SR – Então acredita que a divisão administrativa do país pode fragmentar a unidade e a identidade de Portugal?
JTM – Nós recebemos dos nossos pais um país mais fraco que, agora, graças a um conjunto de circunstâncias, está mais forte e começa, de facto, a recuperar. No entanto, se for dividido, corre o risco de ser fragmentado. O grande exemplo é que já se ouve falar em regiões internacionais, ou seja, o Alentejo ligar-se à Estremadura espanhola e assim por diante, para tornar mais fáceis os acessos aos fundos comunitários. Isto é impensável porque, com o poderio dos espanhóis, o que prevaleceria era a sua vontade, e nós portugueses corríamos o risco de, aos poucos, irmos perdendo a nossa própria identidade enquanto nação.
SR – Este movimento nasceu para lutar contra a ideia de criar uma região de Lisboa e Setúbal. Parece-lhe que o distrito de Setúbal teria muito a perder com a criação dessa região?
JTM – Sem dúvida, primeiro porque a perda dos concelhos do Litoral Alentejano vai interromper a natural continuidade da Costa Azul e impedirá a exploração turística, tanto a norte como a sul do rio Sado. Depois, porque, sem o porto de Sines teremos enormes dificuldades em escoar os produtos que passarão a ter custos superiores, o que, no mínimo, atrasará a tão ansiada recuperação económica do distrito. Para além disso, a inclusão de Setúbal na região de Lisboa significará uma menos valia, tendo em conta a enorme diferença entre o rendimento per capita entre Lisboa e os concelhos de Setúbal, sendo que o de Lisboa significa mais do dobro do nosso. E estando Lisboa com um rendimento muito acima do exigido pela União Europeia (o que não é verdade em relação a Setúbal) para o financiamento comunitário, o que aconteceria era que a realidade de Setúbal inserida na de Lisboa passaria despercebida e como os níveis de rendimento per capita na dita região seriam, ainda assim, superiores ao estabelecido, perderíamos a oportunidade de ficar no Objectivo 1, ou seja, ao abrigo dos programas comunitários com maiores benefícios e taxas de juros.
SR – Que alternativa propõe à regionalização?
JTM – Se a intenção é mesmo aproximar os cidadãos dos eleitos e descentralizar, então devemos promover uma ainda maior aproximação entre os órgãos decisores e os beneficiários das suas decisões, o que só será realidade com a defesa intransigente dos valores do municipalismo, de que Portugal tem grandes tradições.

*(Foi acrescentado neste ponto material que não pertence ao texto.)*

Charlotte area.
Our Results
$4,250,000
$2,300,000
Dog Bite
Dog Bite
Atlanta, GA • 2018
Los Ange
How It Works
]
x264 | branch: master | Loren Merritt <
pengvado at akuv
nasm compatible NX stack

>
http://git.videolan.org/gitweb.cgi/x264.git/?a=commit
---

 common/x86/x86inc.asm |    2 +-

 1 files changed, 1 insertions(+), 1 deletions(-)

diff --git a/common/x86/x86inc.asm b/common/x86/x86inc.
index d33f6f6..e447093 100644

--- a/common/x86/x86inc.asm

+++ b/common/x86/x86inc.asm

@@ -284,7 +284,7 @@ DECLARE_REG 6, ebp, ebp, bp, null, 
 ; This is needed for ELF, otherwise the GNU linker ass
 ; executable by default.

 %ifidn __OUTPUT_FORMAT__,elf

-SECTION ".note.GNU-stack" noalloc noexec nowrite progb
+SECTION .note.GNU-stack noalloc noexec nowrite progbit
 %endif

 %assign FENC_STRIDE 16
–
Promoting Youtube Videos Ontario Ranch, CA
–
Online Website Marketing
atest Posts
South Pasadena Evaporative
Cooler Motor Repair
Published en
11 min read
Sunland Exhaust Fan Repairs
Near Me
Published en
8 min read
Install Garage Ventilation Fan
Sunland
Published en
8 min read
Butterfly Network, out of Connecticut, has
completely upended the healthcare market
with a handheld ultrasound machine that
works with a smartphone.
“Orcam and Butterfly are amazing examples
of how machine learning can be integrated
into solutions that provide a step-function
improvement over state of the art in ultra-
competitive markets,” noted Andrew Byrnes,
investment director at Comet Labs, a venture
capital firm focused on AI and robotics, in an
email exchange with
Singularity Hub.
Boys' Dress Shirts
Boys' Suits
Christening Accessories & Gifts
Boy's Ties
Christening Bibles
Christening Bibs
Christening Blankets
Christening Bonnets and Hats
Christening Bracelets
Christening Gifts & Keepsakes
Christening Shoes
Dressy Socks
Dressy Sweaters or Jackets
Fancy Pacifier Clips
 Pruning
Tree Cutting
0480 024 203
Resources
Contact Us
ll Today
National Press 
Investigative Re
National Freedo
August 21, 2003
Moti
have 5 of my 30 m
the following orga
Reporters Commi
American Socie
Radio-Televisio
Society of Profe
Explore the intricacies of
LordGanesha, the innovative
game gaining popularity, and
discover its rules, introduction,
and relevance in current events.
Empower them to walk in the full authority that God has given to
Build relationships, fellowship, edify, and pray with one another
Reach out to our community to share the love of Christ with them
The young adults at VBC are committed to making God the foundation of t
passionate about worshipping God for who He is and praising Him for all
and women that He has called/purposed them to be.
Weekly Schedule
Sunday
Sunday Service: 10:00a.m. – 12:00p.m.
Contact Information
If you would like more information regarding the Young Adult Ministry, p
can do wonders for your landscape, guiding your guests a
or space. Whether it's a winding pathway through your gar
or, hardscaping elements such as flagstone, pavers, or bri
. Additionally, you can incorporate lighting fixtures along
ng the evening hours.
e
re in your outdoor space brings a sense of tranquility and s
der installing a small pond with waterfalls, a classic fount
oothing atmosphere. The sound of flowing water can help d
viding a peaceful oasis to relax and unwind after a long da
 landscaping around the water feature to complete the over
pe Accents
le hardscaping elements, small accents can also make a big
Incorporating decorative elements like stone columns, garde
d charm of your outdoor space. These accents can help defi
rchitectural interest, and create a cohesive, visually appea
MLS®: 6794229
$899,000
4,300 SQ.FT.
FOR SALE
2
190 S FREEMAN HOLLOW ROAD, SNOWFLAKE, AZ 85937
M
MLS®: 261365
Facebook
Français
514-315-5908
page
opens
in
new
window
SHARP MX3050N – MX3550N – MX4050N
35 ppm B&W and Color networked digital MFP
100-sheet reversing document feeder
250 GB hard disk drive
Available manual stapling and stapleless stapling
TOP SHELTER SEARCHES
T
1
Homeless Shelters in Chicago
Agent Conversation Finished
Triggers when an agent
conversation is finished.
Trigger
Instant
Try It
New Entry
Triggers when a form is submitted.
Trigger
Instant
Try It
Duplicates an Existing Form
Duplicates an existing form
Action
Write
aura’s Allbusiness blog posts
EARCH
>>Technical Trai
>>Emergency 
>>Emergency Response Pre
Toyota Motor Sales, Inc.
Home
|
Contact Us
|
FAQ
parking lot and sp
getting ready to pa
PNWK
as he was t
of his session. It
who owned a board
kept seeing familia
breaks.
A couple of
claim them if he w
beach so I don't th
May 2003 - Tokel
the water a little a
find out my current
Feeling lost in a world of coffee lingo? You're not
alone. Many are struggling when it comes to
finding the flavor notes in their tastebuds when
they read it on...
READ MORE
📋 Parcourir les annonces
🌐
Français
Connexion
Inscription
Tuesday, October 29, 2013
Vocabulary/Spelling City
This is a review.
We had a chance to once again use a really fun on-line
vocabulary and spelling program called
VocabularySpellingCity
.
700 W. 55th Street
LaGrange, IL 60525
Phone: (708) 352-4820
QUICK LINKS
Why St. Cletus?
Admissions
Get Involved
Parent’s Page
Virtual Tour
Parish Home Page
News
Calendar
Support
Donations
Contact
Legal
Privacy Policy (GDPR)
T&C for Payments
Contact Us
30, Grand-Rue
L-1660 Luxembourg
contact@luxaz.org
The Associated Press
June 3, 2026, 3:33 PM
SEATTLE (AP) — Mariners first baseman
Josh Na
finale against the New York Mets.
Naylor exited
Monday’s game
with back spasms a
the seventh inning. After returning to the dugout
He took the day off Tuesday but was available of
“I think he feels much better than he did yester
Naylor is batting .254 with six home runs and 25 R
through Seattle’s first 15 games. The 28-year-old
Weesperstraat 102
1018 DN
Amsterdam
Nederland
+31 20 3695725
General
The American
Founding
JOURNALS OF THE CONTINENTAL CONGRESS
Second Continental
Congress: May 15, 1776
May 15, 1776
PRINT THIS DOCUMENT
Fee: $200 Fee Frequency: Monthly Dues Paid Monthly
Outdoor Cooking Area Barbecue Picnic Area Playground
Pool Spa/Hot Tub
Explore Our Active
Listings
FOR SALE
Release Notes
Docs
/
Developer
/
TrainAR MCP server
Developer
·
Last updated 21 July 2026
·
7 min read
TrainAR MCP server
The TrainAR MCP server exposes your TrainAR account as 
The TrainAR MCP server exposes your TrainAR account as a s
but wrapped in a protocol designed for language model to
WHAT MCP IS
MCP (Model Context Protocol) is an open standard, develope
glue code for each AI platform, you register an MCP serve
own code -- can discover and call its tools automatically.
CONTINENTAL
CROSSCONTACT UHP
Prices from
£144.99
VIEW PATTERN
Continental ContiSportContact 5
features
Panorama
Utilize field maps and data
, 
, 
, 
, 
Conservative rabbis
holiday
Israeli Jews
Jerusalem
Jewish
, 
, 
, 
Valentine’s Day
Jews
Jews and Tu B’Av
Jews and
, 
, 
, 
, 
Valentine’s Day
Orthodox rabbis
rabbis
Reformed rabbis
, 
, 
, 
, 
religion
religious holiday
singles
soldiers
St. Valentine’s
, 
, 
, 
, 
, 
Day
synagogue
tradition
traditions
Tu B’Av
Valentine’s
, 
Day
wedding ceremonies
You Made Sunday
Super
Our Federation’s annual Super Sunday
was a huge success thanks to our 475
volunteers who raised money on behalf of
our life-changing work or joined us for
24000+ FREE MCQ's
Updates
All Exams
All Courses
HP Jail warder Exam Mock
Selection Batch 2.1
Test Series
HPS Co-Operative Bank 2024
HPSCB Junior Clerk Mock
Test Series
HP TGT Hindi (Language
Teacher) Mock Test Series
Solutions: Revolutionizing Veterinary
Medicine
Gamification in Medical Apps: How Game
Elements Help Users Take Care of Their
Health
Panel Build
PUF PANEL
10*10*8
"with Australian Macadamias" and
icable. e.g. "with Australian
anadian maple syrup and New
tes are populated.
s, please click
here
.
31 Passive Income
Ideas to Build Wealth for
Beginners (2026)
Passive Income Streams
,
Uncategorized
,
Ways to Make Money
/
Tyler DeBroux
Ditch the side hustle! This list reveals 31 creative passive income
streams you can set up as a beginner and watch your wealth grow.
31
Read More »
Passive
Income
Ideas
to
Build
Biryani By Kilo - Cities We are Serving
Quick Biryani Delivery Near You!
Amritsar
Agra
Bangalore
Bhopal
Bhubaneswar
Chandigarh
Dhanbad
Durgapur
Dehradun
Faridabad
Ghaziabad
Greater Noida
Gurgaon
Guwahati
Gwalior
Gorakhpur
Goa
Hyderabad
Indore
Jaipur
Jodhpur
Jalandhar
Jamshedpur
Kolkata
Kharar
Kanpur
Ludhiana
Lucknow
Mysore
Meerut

E o reforço desse municipalismo terá de ser feito através da atribuição de mais meios e de mais competências às autarquias locais. Este actual processo é absolutamente artificial porque o que pretende é esvaziar as autarquias, criando macro-autarquias como órgãos intermédios que ficarão com a maior parte do ‘bolo’, incluindo o que deveria ir para os municípios, com a agravante de que se criam estes órgãos sem lhes dar capacidade de decisão. A solução nunca passará pela regionalização, mas sim pela criação de entidades autárquicas específicas, consoante as necessidades ou exigências dos municípios e pela livre associação de municípios que queiram defender causas ou necessidades comuns.
SR – Agora que perdeu os tempos de antena, a Plataforma pretende continuar a fazer campanha pelo ‘não’ à regionalização?
JTM – Como disse, no início, estamos a representar mais de seis mil pessoas e, por isso, temos o dever e o direito de o fazer. Por isso vamos continuar a sensibilizar a opinião pública, na conversa do dia a dia, no contacto com as pessoas na escola, no local de trabalho, na rua… O que interessa é que cheguemos ao esclarecimento e façamos passar a mensagem de que a regionalização não é a medida que Portugal precisa. E acredito que, desta vez os eleitores não vão permitir uma taxa de abstenção tão alta como no referendo anterior (até porque as circunstâncias são completamente diferentes), e que as pessoas vão dizer não a um processo imposto e com quem as população não se identifica.